WRITTEN TASK A: Retype everything in the records from the line containing "order: Rodentia" down to the final line of the records, including both of those lines.

____________

Re: Push down more full joins in postgres_fdw

From: Ashutosh Bapat <ashutosh(dot)bapat(at)enterprisedb(dot)com>
To: Etsuro Fujita <fujita(dot)etsuro(at)lab(dot)ntt(dot)co(dot)jp>
Cc: pgsql-hackers <pgsql-hackers(at)postgresql(dot)org>
Subject: Re: Push down more full joins in postgres_fdw
Date: 2016-10-26 09:25:03
Message-ID: CAFjFpRcsm1j8YdKT3PC43Z_F5QufYC4M_mnh_ghy-0iAzh+S9Q@mail.gmail.com
Views: Raw Message | Whole Thread | Download mbox | Resend email
Thread:
Lists: pgsql-hackers

>
>>>> I guess, the arrays need to be
>>>> computed only once for any relation when the query for that relation
>>>> is deparsed the first time.
>
>
>>> Does this algorithm extend to the case where we consider paths for every
>>> join order?
>
>
>> Yes, if we store the information about which of relations need
>> subquery and which don't for every join order.

____________

WRITTEN TASK B: Echo word for word everything in the thread on postgres_fdw full joins above from "From: Ashutosh Bapat" down to "the first time.".

____________

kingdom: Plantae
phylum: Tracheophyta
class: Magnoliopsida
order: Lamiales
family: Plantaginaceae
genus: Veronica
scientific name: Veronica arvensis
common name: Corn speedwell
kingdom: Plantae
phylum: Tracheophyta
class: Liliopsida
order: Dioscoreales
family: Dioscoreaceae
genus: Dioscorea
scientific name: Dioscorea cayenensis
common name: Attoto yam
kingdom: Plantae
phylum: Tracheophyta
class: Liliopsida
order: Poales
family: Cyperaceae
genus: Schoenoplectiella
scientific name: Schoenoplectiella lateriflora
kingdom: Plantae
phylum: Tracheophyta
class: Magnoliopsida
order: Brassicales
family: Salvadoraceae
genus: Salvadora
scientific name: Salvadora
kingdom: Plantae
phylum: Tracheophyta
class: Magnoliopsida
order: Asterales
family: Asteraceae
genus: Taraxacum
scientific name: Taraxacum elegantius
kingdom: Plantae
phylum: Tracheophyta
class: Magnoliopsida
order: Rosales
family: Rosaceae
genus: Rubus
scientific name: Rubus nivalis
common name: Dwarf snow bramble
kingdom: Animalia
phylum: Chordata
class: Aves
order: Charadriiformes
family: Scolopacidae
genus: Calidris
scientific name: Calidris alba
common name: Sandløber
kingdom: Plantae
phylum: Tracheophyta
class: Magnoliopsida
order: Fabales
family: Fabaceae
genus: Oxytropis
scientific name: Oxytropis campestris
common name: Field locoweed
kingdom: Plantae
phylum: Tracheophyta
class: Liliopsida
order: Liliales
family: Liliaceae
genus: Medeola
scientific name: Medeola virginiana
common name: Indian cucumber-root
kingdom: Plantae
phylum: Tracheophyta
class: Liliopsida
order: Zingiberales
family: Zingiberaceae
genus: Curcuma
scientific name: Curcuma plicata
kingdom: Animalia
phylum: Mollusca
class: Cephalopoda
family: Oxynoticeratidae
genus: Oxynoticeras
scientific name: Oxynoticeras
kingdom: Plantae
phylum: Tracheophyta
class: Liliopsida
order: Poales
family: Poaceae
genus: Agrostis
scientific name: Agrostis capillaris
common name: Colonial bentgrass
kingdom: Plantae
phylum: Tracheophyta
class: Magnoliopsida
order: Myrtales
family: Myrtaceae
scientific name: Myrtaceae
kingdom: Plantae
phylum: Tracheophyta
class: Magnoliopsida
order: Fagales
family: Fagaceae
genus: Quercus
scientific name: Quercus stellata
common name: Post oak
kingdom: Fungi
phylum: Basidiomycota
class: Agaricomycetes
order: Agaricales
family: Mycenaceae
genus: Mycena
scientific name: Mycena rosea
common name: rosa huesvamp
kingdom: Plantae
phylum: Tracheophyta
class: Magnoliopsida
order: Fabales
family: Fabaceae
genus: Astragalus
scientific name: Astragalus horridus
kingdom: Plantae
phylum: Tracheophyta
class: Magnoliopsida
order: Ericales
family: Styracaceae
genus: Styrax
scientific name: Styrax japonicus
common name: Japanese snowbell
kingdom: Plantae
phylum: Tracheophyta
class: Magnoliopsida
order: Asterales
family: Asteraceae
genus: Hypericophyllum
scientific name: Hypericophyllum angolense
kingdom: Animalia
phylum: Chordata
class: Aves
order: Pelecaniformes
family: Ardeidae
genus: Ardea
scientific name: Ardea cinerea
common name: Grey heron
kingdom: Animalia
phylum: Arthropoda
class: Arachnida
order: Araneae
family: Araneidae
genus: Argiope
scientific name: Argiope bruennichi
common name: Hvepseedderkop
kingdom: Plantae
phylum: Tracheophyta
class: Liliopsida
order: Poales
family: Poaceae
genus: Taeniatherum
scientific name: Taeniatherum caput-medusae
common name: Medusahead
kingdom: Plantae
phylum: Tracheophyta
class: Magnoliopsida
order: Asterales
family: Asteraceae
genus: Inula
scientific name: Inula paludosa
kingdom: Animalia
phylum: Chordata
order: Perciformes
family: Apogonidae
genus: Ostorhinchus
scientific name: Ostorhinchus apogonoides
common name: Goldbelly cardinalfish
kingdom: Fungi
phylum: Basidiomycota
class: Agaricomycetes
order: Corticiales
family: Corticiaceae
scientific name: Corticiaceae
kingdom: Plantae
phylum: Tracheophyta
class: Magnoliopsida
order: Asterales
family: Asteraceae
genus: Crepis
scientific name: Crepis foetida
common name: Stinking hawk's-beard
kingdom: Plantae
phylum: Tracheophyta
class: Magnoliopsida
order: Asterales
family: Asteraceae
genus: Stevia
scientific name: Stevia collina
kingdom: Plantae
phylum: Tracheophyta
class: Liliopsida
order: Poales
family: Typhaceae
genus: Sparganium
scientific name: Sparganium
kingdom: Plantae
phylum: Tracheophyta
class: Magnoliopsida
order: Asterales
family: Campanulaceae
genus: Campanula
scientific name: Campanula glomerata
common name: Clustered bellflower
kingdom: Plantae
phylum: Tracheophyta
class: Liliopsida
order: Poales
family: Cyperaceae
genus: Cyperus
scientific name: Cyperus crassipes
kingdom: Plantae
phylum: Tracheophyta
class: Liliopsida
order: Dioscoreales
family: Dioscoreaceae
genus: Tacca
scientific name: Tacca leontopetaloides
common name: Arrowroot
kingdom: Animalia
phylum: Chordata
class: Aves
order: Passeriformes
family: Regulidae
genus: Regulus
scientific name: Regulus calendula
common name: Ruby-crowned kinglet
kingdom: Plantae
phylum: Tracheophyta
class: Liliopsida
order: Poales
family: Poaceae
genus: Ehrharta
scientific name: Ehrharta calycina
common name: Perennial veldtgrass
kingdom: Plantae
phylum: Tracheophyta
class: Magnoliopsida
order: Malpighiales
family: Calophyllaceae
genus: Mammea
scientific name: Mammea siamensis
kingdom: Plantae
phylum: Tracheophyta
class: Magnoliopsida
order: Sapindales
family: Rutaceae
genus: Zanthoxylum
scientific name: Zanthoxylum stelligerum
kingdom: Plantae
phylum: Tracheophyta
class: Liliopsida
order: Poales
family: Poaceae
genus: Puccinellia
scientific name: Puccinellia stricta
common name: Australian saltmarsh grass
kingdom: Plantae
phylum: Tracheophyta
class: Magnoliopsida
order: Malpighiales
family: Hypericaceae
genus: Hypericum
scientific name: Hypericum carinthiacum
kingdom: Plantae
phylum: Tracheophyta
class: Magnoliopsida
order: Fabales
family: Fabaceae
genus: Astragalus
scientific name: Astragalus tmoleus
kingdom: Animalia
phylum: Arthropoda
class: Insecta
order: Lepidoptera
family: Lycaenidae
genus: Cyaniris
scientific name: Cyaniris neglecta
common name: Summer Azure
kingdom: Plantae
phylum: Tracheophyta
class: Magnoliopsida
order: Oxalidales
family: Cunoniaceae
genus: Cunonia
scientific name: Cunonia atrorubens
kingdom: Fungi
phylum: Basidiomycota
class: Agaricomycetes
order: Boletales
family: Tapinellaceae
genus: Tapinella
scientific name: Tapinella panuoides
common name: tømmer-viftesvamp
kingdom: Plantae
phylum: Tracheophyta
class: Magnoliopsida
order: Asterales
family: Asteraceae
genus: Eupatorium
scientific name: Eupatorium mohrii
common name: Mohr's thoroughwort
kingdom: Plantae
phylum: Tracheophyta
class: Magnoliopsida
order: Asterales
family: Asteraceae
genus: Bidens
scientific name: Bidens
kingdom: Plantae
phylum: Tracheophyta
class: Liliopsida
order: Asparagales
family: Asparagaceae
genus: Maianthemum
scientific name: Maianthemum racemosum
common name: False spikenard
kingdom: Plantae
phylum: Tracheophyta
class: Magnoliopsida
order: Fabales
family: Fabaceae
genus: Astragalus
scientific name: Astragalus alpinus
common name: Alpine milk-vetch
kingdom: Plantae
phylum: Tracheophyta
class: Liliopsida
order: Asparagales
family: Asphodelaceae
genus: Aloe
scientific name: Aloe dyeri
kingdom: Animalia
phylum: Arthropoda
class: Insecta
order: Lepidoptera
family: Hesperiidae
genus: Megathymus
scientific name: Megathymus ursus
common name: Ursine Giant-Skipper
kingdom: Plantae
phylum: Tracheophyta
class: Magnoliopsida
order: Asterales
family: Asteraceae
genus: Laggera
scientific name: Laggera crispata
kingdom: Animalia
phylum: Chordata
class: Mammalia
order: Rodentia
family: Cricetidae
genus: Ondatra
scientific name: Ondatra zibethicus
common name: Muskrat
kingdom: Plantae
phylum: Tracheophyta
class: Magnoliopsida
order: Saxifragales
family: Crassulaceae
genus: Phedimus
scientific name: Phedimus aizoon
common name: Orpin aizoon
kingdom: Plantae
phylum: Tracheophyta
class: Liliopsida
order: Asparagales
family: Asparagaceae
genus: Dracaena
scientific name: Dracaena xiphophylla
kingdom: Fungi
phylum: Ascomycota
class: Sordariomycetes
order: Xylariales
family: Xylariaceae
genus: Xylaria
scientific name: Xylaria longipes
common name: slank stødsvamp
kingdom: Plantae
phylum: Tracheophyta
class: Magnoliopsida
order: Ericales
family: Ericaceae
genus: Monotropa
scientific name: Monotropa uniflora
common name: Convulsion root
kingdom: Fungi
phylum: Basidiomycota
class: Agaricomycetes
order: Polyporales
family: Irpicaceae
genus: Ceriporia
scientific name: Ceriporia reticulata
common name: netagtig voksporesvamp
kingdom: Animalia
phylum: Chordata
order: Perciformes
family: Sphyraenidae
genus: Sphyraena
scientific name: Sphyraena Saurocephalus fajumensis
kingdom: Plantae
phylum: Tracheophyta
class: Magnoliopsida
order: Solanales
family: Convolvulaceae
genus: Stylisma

____________

WRITTEN SOLUTION A:
order: Rodentia
family: Cricetidae
genus: Ondatra
scientific name: Ondatra zibethicus
common name: Muskrat
kingdom: Plantae
phylum: Tracheophyta
class: Magnoliopsida
order: Saxifragales
family: Crassulaceae
genus: Phedimus
scientific name: Phedimus aizoon
common name: Orpin aizoon
kingdom: Plantae
phylum: Tracheophyta
class: Liliopsida
order: Asparagales
family: Asparagaceae
genus: Dracaena
scientific name: Dracaena xiphophylla
kingdom: Fungi
phylum: Ascomycota
class: Sordariomycetes
order: Xylariales
family: Xylariaceae
genus: Xylaria
scientific name: Xylaria longipes
common name: slank stødsvamp
kingdom: Plantae
phylum: Tracheophyta
class: Magnoliopsida
order: Ericales
family: Ericaceae
genus: Monotropa
scientific name: Monotropa uniflora
common name: Convulsion root
kingdom: Fungi
phylum: Basidiomycota
class: Agaricomycetes
order: Polyporales
family: Irpicaceae
genus: Ceriporia
scientific name: Ceriporia reticulata
common name: netagtig voksporesvamp
kingdom: Animalia
phylum: Chordata
order: Perciformes
family: Sphyraenidae
genus: Sphyraena
scientific name: Sphyraena Saurocephalus fajumensis
kingdom: Plantae
phylum: Tracheophyta
class: Magnoliopsida
order: Solanales
family: Convolvulaceae
genus: Stylisma

WRITTEN SOLUTION B:
From: Ashutosh Bapat <ashutosh(dot)bapat(at)enterprisedb(dot)com>
To: Etsuro Fujita <fujita(dot)etsuro(at)lab(dot)ntt(dot)co(dot)jp>
Cc: pgsql-hackers <pgsql-hackers(at)postgresql(dot)org>
Subject: Re: Push down more full joins in postgres_fdw
Date: 2016-10-26 09:25:03
Message-ID: CAFjFpRcsm1j8YdKT3PC43Z_F5QufYC4M_mnh_ghy-0iAzh+S9Q@mail.gmail.com
Views: Raw Message | Whole Thread | Download mbox | Resend email
Thread:
Lists: pgsql-hackers

>
>>>> I guess, the arrays need to be
>>>> computed only once for any relation when the query for that relation
>>>> is deparsed the first time.